— Task goal —
Could you give back every record below exactly, leaving out the pictures?

— Excerpted records —
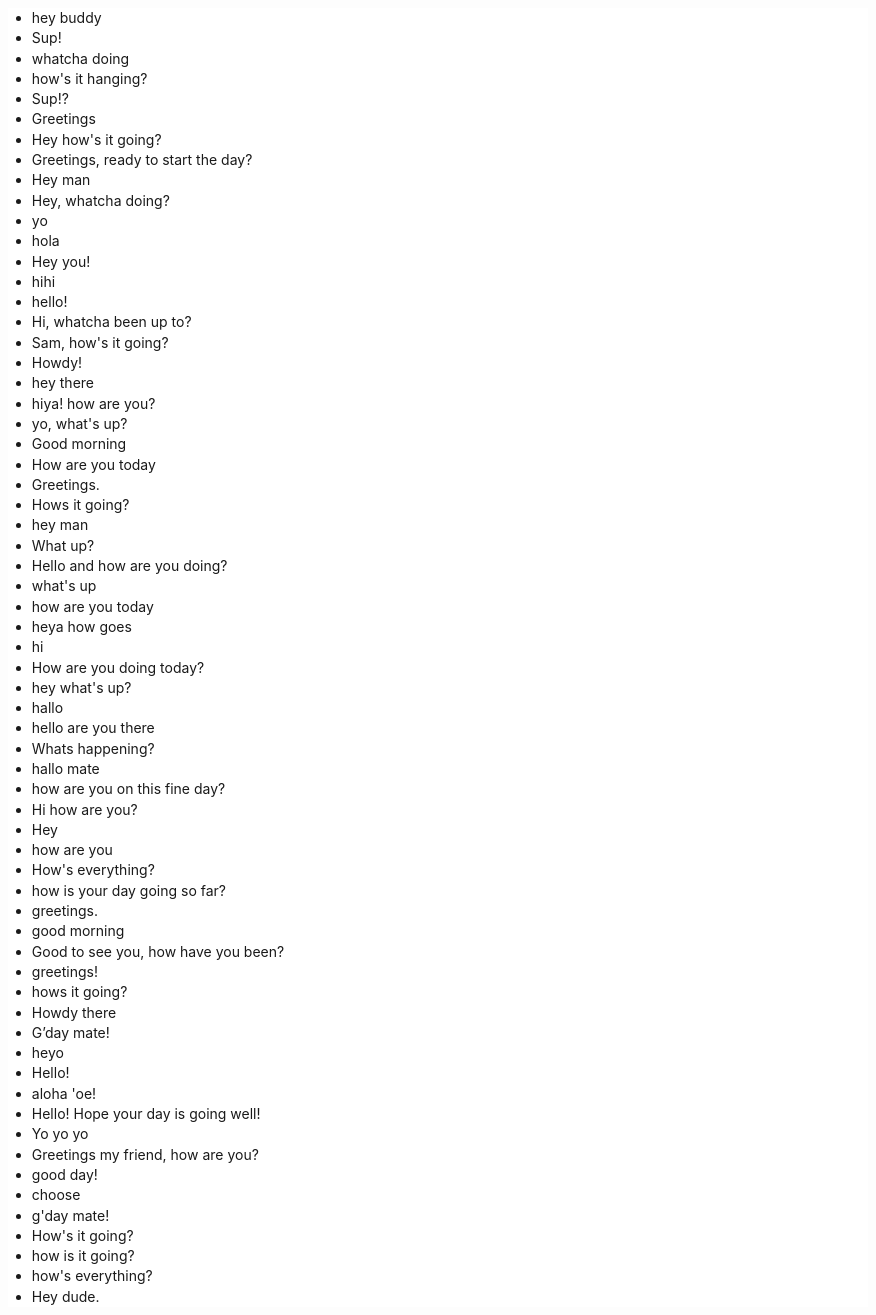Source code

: - hey buddy
- Sup!
- whatcha doing
- how's it hanging?
- Sup!?
- Greetings
- Hey how's it going?
- Greetings, ready to start the day?
- Hey man
- Hey, whatcha doing?
- yo
- hola
- Hey you!
- hihi
- hello!
- Hi, whatcha been up to?
- Sam, how's it going?
- Howdy!
- hey there
- hiya! how are you?
- yo, what's up?
- Good morning
- How are you today
- Greetings.
- Hows it going?
- hey man
- What up?
- Hello and how are you doing?
- what's up
- how are you today
- heya how goes
- hi
- How are you doing today?
- hey what's up?
- hallo
- hello are you there
- Whats happening?
- hallo mate
- how are you on this fine day?
- Hi how are you?
- Hey
- how are you
- How's everything?
- how is your day going so far?
- greetings.
- good morning
- Good to see you, how have you been?
- greetings!
- hows it going?
- Howdy there
- G’day mate!
- heyo
- Hello!
- aloha 'oe!
- Hello! Hope your day is going well!
- Yo yo yo
- Greetings my friend, how are you?
- good day!
- choose
- g'day mate!
- How's it going?
- how is it going?
- how's everything?
- Hey dude.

— Response area —
Source code

: - hey buddy
- Sup!
- whatcha doing
- how's it hanging?
- Sup!?
- Greetings
- Hey how's it going?
- Greetings, ready to start the day?
- Hey man
- Hey, whatcha doing?
- yo
- hola
- Hey you!
- hihi
- hello!
- Hi, whatcha been up to?
- Sam, how's it going?
- Howdy!
- hey there
- hiya! how are you?
- yo, what's up?
- Good morning
- How are you today
- Greetings.
- Hows it going?
- hey man
- What up?
- Hello and how are you doing?
- what's up
- how are you today
- heya how goes
- hi
- How are you doing today?
- hey what's up?
- hallo
- hello are you there
- Whats happening?
- hallo mate
- how are you on this fine day?
- Hi how are you?
- Hey
- how are you
- How's everything?
- how is your day going so far?
- greetings.
- good morning
- Good to see you, how have you been?
- greetings!
- hows it going?
- Howdy there
- G’day mate!
- heyo
- Hello!
- aloha 'oe!
- Hello! Hope your day is going well!
- Yo yo yo
- Greetings my friend, how are you?
- good day!
- choose
- g'day mate!
- How's it going?
- how is it going?
- how's everything?
- Hey dude.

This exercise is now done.